Ce suprême décret présidentiel, très en phase avec la religion écologiste de notre temps — les agriculteurs néerlandais et flamands n’en témoignent-ils pas ? — eut pour effet instantané, qui l’eût cru ? l’effondrement de la production agricole du pays.

Car on omet parfois de le rappeler, mais les rendements (la production) de l’agriculture biologique sont à la fois dérisoires et extrêmement onéreux. Si coûteux que l’on en revient très vite à des mécanismes économiques fondamentaux : quand l’agriculteur est mis en situation de ne pouvoir produire qu’à pertes, eh bien soit on lui donne une subvention, soit il arrête de produire.

Vu le contexte budgétaire du Sri Lanka, il n’était évidemment pas possible d’improviser un gigantesque programme de collectivisation de l’agriculture. Dès lors, la production s’effondra, les prix des biens les plus élémentaires ont explosé — dans un contexte déjà nettement inflationniste — et nombre de Srilankais ne mangent plus à leur faim.

La conversion du Sri Lanka à l’écologisme le plus radical — la même idéologie qui inspire les programmes Fit for 55 et Farm to Fork de l’Union européenne — apparaît, de ce point de vue, comme l’incontestable élément déclencheur de la révolution populaire. Quand ils ne mangent plus à leur faim, lorsqu’ils voient leurs enfants dépérir parce qu’ils sont mal nourris, c’est bête mais les gens ont tendance à se révolter.

En dépit de la torpeur estivale, les Wallons devraient observer avec attention ce qui se passe au Sri Lanka. Car l’allure générale des courbes budgétaires de la Wallonie n’est pas sans évoquer le tout-schuss vers les enfers du pays qu’on nommait autrefois Ceylan.

En réalité, si l’on voulait ajouter une note taquine, on observerait que, n’étaient les célèbres transferts financiers de la Flandre vers la Wallonie, cela ferait belle lurette que la population wallonne aurait rendu une visite de courtoisie à l’Élysette pour demander des comptes, à l’image du peuple affamé du Sri Lanka. La probable mise en place d’une majorité communiste en Wallonie en 2024 ne risque-t-elle pas de précipiter le destin srilankais de cette région ?

Aujourd’hui, le Sri Lanka a rendez-vous avec le Fonds monétaire international qui lui prêtera les fonds qui lui permettront de rencontrer ses obligations financières les plus pressantes.
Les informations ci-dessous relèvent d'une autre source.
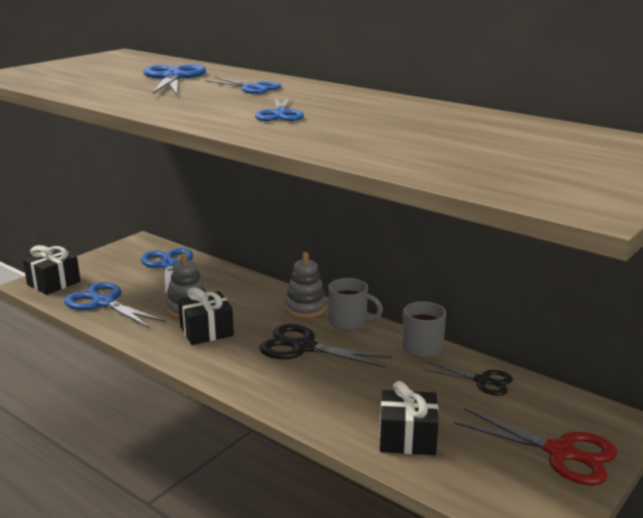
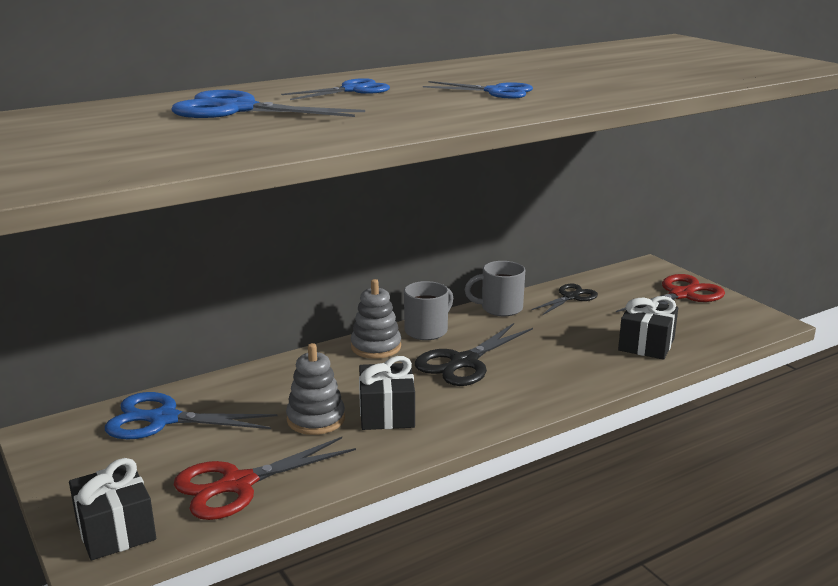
camera: 70 degrees left, 0 degrees up
(103, 302) = (236, 485): blue scissors -> red scissors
En échange de quoi, le Sri Lanka devra s’engager à des réformes radicales :

  • réduction drastique du nombre de fonctionnaires et de leur rémunération ;
  • réduction drastique des pensions ;
  • réduction drastique des subventions.

Toutes réformes que la Wallonie — pardon, le Sri Lanka ! — refuse obstinément depuis des années.

Dans le combat immémorial du réel et de l’idéologie, n’est-ce pas le premier qui, toujours, finit par l’emporter ?

 

Note :

Cette analyse a été publiée par l’hebdomadaire flamand ‘t Pallieterke.